So lets say, I have the following dataframe.
data = pd.DataFrame({'Name': ['RACHEL', 'MONICA', 'PHOEBE', 'ROSS', 'CHANDLER', 'JOEY', 'RACHEL', 'RACHEL'],
'Age': [30, 35, 37, 33, 34, 30, 30, 15],
'Salary': [100000, 93000, 88000, 120000, 94000, 95000, 100000, 10],
'Job': ['DESIGNER', 'CHEF', 'MASUS', 'PALENTOLOGY',
'IT', 'ARTIST', 'DESIGNER', 'CHEF']})
which gives:
Name Age Salary Job
RACHEL 30 100000 DESIGNER
MONICA 35 93000 CHEF
PHOEBE 37 88000 MASUS
ROSS 33 120000 PALENTOLOGY
CHANDLER 34 94000 IT
JOEY 30 95000 ARTIST
RACHEL 30 100000 DESIGNER
RACHEL 15 10 CHEF
What I want to do it pretty simple, I want to filter(get rows) and get rows where Name != 'RACHEL' and Job != 'CHEF';
Expected result set:
Name Age Salary Job
RACHEL 30 100000 DESIGNER
MONICA 35 93000 CHEF
PHOEBE 37 88000 MASUS
ROSS 33 120000 PALENTOLOGY
CHANDLER 34 94000 IT
JOEY 30 95000 ARTIST
RACHEL 30 100000 DESIGNER
Note that the last entry is removed.
What i have tried so far is:
data = data.loc[ (data.Name != 'RACHEL') & (data.Job != 'CHEF') ]

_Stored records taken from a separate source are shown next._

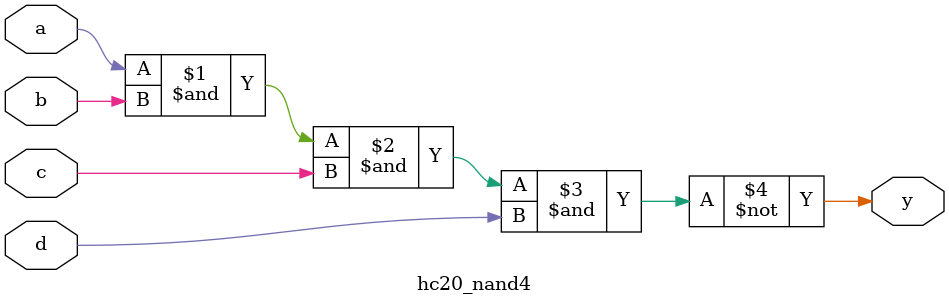
<source format=v>
`timescale 1ns/1ps
module hc20_nand4(input a, input b, input c, input d, output y);
    `ifndef HC_TPD
    `define HC_TPD 0.001   // 1 ps: break zero-delay loops
    `endif
    assign #`HC_TPD y = ~(a & b & c & d);
endmodule
</source>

This filters other rows Where Name = "RACHEL" OR Job = "CHEF". I only want to filter the last row where Name = 'RACHEL' and in the same row the Job = "CHEF".
Any help is appreciated. Thanks.
CodePudding user response:
Use this:
data = data.loc[ ~((data.Name == 'RACHEL') & (data.Job == 'CHEF')) ]
You want to remove all the rows that have both Name = RACHEL
and Job = CHEF
. So just write that condition and invert it to filter them out.
CodePudding user response:
rachefs = df[~(df["Name"] == "RACHEL") | ~(df["Job"] == "CHEF")]
The | usually meaning OR turns into an AND because the negatives we use.